1. A data management method, characterized in that, The data management method includes: Obtain the encryption function; The encryption function is converted into a local static function and merged with the local interface code to form a local dynamic function; wherein, the local interface code is compatible with the operating system versions of various servers; The server is requested to call the local dynamic function using a combination of parameters, and the target data is then encrypted and / or decrypted using the local dynamic function.

2. The data management method according to claim 1, characterized in that, The step of converting the encryption function into a local static function includes: The encryption function is encapsulated into a universal encryption and decryption interface using a first coding language; The encryption / decryption interface is statically compiled and linked to the encryption static library of the encryption function to obtain the local static function.

3. The data management method according to claim 2, characterized in that, The encryption function includes: Obtain the encryption library associated with the local operating system; wherein, the encryption library includes a static encryption library; Obtain the source code of the encryption library as the encryption function.

4. The data management method according to claim 1, characterized in that, The aforementioned functions, which are integrated with local interface code to form local dynamic functions, include: Obtain the local interface code; wherein the local interface code is pre-written and compatible with both the first and second code languages; The local interface code and the local static function are combined as a local encryption combination, and the local encryption combination is compiled to obtain the local dynamic function; wherein, the local dynamic function is formed based on the first code language and adapted to the second code language.
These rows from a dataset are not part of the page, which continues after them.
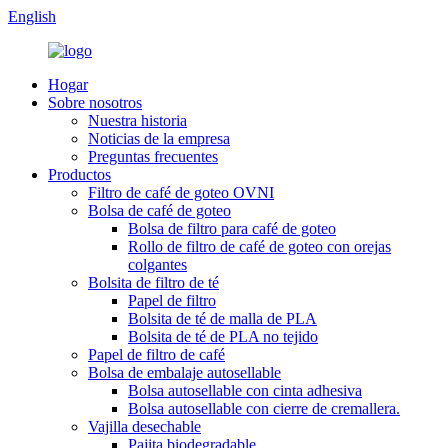
English
Hogar
Sobre nosotros
Nuestra historia
Noticias de la empresa
Preguntas frecuentes
Productos
Filtro de café de goteo OVNI
Bolsa de café de goteo
Bolsa de filtro para café de goteo
Rollo de filtro de café de goteo con orejas
colgantes
Bolsita de filtro de té
Papel de filtro
Bolsita de té de malla de PLA
Bolsita de té de PLA no tejido
Papel de filtro de café
Bolsa de embalaje autosellable
Bolsa autosellable con cinta adhesiva
Bolsa autosellable con cierre de cremallera.
Vajilla desechable
Pajita biodegradable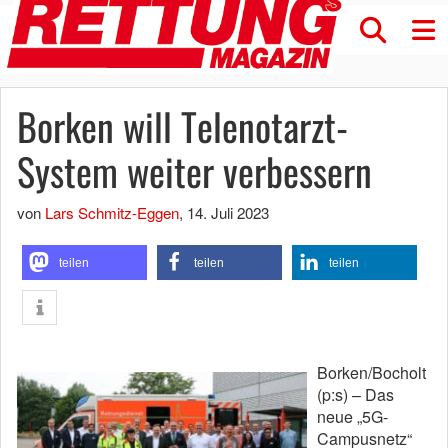
Borken will Telenotarzt-
System weiter verbessern
von
Lars Schmitz-Eggen
,
14. Juli 2023
teilen
teilen
teilen
Borken/Bocholt
(p:s) – Das
neue „5G-
Campusnetz“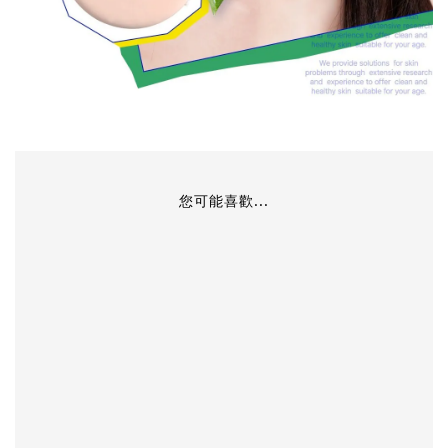
您可能喜歡...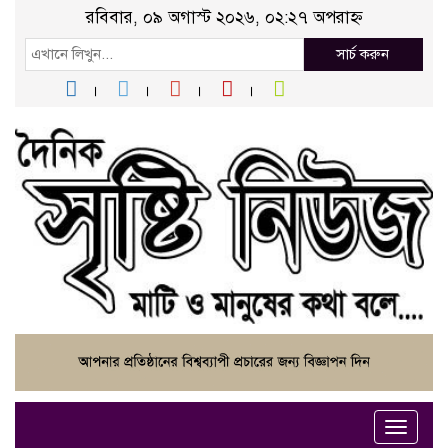
রবিবার, ০৯ অগাস্ট ২০২৬, ০২:২৭ অপরাহ্ন
সার্চ করুন
Toggle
5. The data management method according to claim 1, characterized in that, The step of requesting the server to call the local dynamic function using the combination of call parameters includes: Send a parameter tuning request to the server; Obtain the encryption key and encryption vector from the server's response to the parameter tuning request, and use them as the combination of calling parameters; The local dynamic function is invoked through the local interface code using the combination of the invocation parameters.

6. The data management method according to claim 5, characterized in that, The step of obtaining the encryption key and encryption vector in response to the parameter tuning request from the server includes: Obtain the key ciphertext returned by the server; wherein the key ciphertext is obtained by the server encrypting the encryption key and the encryption vector using the public key; The encrypted key is decrypted using a private key associated with the public key to obtain the encryption key and the encryption vector.
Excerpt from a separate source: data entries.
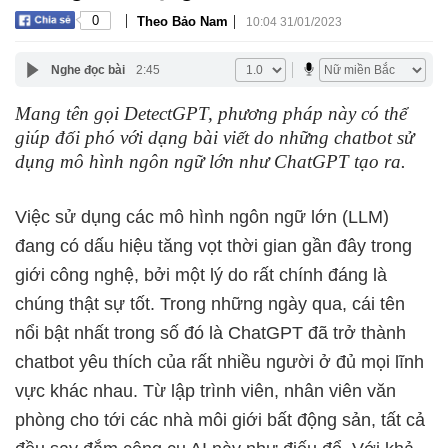
|
|
0
Theo Bảo Nam
10:04 31/01/2023
Nghe đọc bài
2:45
Mang tên gọi DetectGPT, phương pháp này có thể
giúp đối phó với dạng bài viết do những chatbot sử
dụng mô hình ngôn ngữ lớn như ChatGPT tạo ra.
Việc sử dụng các mô hình ngôn ngữ lớn (LLM)
đang có dấu hiệu tăng vọt thời gian gần đây trong
giới công nghệ, bởi một lý do rất chính đáng là
chúng thật sự tốt. Trong những ngày qua, cái tên
nổi bật nhất trong số đó là ChatGPT đã trở thành
chatbot yêu thích của rất nhiều người ở đủ mọi lĩnh
vực khác nhau. Từ lập trình viên, nhân viên văn
phòng cho tới các nhà môi giới bất động sản, tất cả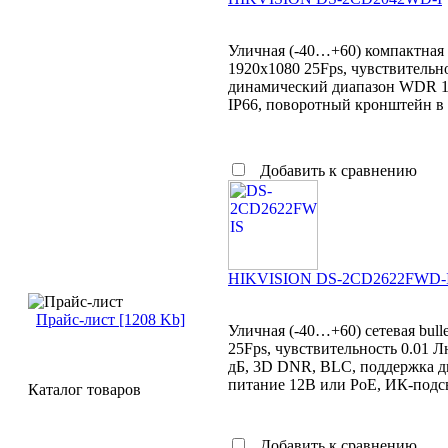
Уличная (-40…+60) компактная 
1920x1080 25Fps, чувствительно
динамический диапазон WDR 12
IP66, поворотный кронштейн в 
Добавить к сравнению
HIKVISION DS-2CD2622FWD-
Прайс-лист [1208 Kb]
Уличная (-40…+60) сетевая bul
25Fps, чувствительность 0.01 
дБ, 3D DNR, BLC, поддержка дв
питание 12В или PoE, ИК-подсве
Каталог товаров
Добавить к сравнению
7. The data management method according to claim 6, characterized in that, The process of sending the parameter tuning request to the server includes: In response to the startup of the second code language program, a key combination is generated through the key generation component of the second code language; wherein, the key combination includes a public key and a private key; The public key is sent to the server via a remote service so that the server can manage the public key.
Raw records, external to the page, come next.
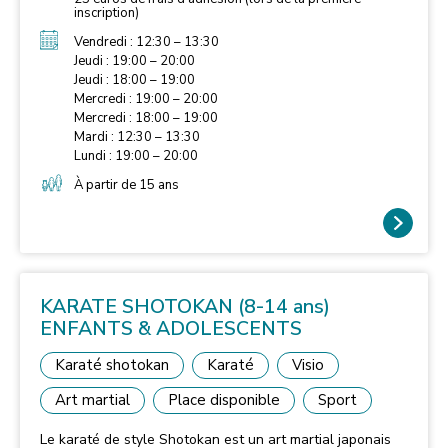
inscription)
Vendredi : 12:30 – 13:30
Jeudi : 19:00 – 20:00
Jeudi : 18:00 – 19:00
Mercredi : 19:00 – 20:00
Mercredi : 18:00 – 19:00
Mardi : 12:30 – 13:30
Lundi : 19:00 – 20:00
À partir de 15 ans
KARATE SHOTOKAN (8-14 ans)
ENFANTS & ADOLESCENTS
Karaté shotokan
Karaté
Visio
Art martial
Place disponible
Sport
Le karaté de style Shotokan est un art martial japonais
8. A computer device, comprising a memory, a processor, and a computer program stored in the memory and executable on the processor, characterized in that, When the processor executes the computer program, it implements the steps of the data management method according to any one of claims 1 to 7.

9. A computer-readable storage medium having a computer program stored thereon, characterized in that, When the computer program is executed by a processor, it implements the steps of the data management method according to any one of claims 1 to 7.

10. A computer program product, comprising a computer program, characterized in that, When the computer program is executed by a processor, it implements the steps of the data management method according to any one of claims 1-7.